Icono gay: "Probablemente Barbra Streisand, Cher y yo nos sentimos siempre unas descastadas por nuestra apariencia, porque no tenemos un aspecto convencional. A lo mejor eso es un icono gay: una persona que es querida por la gente que se siente diferente".
Soy leyenda: "Vivir como una leyenda y como una hija de leyendas es confuso. No se puede controlar. Tuve que aceptar que siempre van a construir una ficción sobre mí, van a inventar una imagen de lo que soy".
El matrimonio perfecto: "Lo que aprendí del matrimonio con David Gest es que nunca voy a volver a casarme. Quiero tener un amante de 17 de quien no sepa el nombre, uno de 35 que sea un intelectual encantador para hablar y otro de 93 con una pata en la tumba y otra sobre una cáscara de banana. Qué puedo decir, hay gente que no está hecha para casarse. Y es muy pero muy difícil para una mujer famosa".
El escenario: "Vivo para actuar. Cuando me operé las cuerdas vocales, no pude salir por cuatro meses y todo lo que veía era que los retratos de Warhol se iban por la puerta. No se puede dejar de trabajar cuando hay tantas cuentas que pagar y tanta gente a la que mantener. El público es mi familia. Lo que se publica sobre mí no me importa. Lo que importa es estar sobre el escenario con las piernas separadas y actuar".
Cabaret: "El director de Cabaret era por supuesto Bob Fosse, pero trabajé con mi padre para preparar el papel. Me miró y me dijo: 'Tenés que ser extraña y extraordinaria'. Por supuesto, pusimos esa frase en la película".

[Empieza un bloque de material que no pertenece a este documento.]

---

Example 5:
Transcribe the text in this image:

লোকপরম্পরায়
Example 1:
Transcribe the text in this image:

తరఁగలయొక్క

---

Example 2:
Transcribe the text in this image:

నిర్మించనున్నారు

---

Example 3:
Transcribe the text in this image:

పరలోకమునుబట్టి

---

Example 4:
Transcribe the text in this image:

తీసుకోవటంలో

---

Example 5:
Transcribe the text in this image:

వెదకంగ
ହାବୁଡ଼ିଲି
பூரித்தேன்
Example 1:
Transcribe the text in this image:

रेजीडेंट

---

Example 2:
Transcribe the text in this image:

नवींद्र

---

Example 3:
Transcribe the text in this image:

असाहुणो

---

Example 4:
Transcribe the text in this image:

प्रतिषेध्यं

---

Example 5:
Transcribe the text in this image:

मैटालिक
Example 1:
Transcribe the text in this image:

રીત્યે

Judy Garland: "Mamá está mejor donde está. Durante años tuvo un terrible problema con el alcohol y estaba sufriendo mucho. Cuando murió me sentí aliviada. Además, todos los borrachos van al cielo porque sufrieron un infierno en la Tierra".
Autorretrato: "Tuve artritis y tuve que reemplazarme dos veces la cadera y una rodilla. Siempre dije que de la cintura para arriba me siento como Dorothy y de la cintura para abajo como el Hombre de Hojalata".
Judy Garland 2: "Con mi madre podía sentirme acompañada y segura, y apenas un minuto después, completamente sola. Vivir con ella era el teatro del absurdo. Se metía en el baño con pastillas, y me obligaba a golpear la puerta rogándole que no se matara. Después la abría, y las tenía todas, no se había tomado ninguna. Quería atención".